Coinbase says it has cleared a major regulatory step to bring U.S. clients access to global crypto derivatives liquidity, including perpetual futures and options. The company announced on May 29 that Coinbase Financial Markets is now positioned as the first U.S.-regulated futures commission merchant connecting clients to global crypto perps and options markets.
The development follows guidance from the Commodity Futures Trading Commission tied to Coinbase Financial Markets’ plan to offer certain digital commodity derivatives listed on Deribit FZE, Coinbase’s affiliated foreign board of trade. The immediate rollout is focused on institutional clients, while broader access, including retail, has not yet received a firm public launch date.
Deribit Liquidity Comes Through a Regulated U.S. Channel
Coinbase’s model does not simply create a new domestic perp market from scratch. Instead, it gives eligible U.S. clients access to global crypto derivatives liquidity through Coinbase Financial Markets, a CFTC-regulated futures commission merchant. That structure is important because it connects U.S. clients to offshore liquidity through a regulated intermediary rather than informal offshore workarounds.
Something that got missed in the noise last week: Coinbase got approved to offer true global crypto perps in the US. This took many years of work, and we're the first to offer this global liquidity to US users.
Backstory: For many years crypto trading has been moving offshore…
— Brian Armstrong (@brian_armstrong) June 10, 2026
The CFTC staff letter confirmed that certain perpetual contracts described in Coinbase’s request may be categorized as foreign futures under Commission Regulation 30.1. It also provided a no-action position related to customer-owned digital commodities and payment stablecoins being posted as margin with a foreign broker affiliate under specified conditions.
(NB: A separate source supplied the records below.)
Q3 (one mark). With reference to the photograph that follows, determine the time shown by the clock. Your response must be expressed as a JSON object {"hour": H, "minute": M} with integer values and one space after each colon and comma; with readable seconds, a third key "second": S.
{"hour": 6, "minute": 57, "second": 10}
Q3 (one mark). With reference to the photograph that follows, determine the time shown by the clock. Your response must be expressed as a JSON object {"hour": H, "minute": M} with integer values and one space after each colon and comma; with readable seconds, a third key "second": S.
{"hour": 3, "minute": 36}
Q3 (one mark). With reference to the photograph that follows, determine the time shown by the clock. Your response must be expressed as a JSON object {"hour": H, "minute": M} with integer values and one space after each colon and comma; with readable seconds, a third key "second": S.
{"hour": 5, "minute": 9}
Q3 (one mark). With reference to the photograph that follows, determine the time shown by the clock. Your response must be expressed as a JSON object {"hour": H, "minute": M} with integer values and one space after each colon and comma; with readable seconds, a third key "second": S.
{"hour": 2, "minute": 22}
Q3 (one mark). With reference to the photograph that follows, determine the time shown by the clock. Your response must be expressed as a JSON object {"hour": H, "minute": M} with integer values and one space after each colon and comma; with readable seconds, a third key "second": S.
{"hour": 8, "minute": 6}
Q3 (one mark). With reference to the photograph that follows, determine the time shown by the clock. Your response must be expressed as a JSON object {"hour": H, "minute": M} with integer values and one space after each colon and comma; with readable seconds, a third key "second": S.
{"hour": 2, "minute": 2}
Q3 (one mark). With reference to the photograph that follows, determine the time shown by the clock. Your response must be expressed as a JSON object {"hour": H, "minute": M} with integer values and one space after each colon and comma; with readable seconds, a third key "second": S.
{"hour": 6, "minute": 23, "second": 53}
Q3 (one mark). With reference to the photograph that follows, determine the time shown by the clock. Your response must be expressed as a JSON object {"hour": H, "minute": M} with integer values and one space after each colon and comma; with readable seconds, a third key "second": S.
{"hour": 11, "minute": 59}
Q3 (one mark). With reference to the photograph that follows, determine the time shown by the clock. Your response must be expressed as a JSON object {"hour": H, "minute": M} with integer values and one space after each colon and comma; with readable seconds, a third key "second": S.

The regulatory milestone is specific and structured, not a blanket approval of every crypto perp product.
Coinbase said institutional clients can begin onboarding now, with Deribit options live through Coinbase Financial Markets and perpetual futures expected to follow as contracts and collateral types expand. That means the announcement confirms a regulated access path, while the full product rollout remains staged.
U.S. Perps Move Out of the Offshore Gray Zone
Perpetual futures are central to crypto trading because they do not expire and use funding payments to keep contract prices close to the underlying spot market. Outside the United States, they have become one of the largest sources of crypto derivatives volume. For years, U.S. traders had limited regulated access to that liquidity and often faced a fragmented offshore market structure.
Coinbase CEO Brian Armstrong framed the approval as a way to connect U.S. and international liquidity pools while giving American clients a more compliant path into the product. That argument matters because regulated access can reduce reliance on offshore venues, but it does not remove the leverage, liquidation and funding-rate risks built into perpetual futures.
The CFTC’s action also came alongside a broader policy statement on perpetual contracts and an order permitting a bitcoin-linked perpetual contract by a designated contract market. That shows regulators are opening the door to perps cautiously, with case-by-case review rather than unrestricted product expansion.
For Coinbase, the move strengthens its derivatives strategy after years of building U.S. futures access and acquiring Deribit. It also pushes the exchange deeper into institutional market structure, where options, perps and collateral efficiency matter as much as spot trading. The competitive target is the global crypto derivatives market, not only domestic futures contracts.
For now, the clean takeaway is that Coinbase has announced a regulated U.S. route into global crypto options and perpetual futures liquidity through Coinbase Financial Markets and Deribit. The next details to watch are the effective launch of perps, supported contracts, collateral rules, client eligibility and when broader non-institutional access becomes available.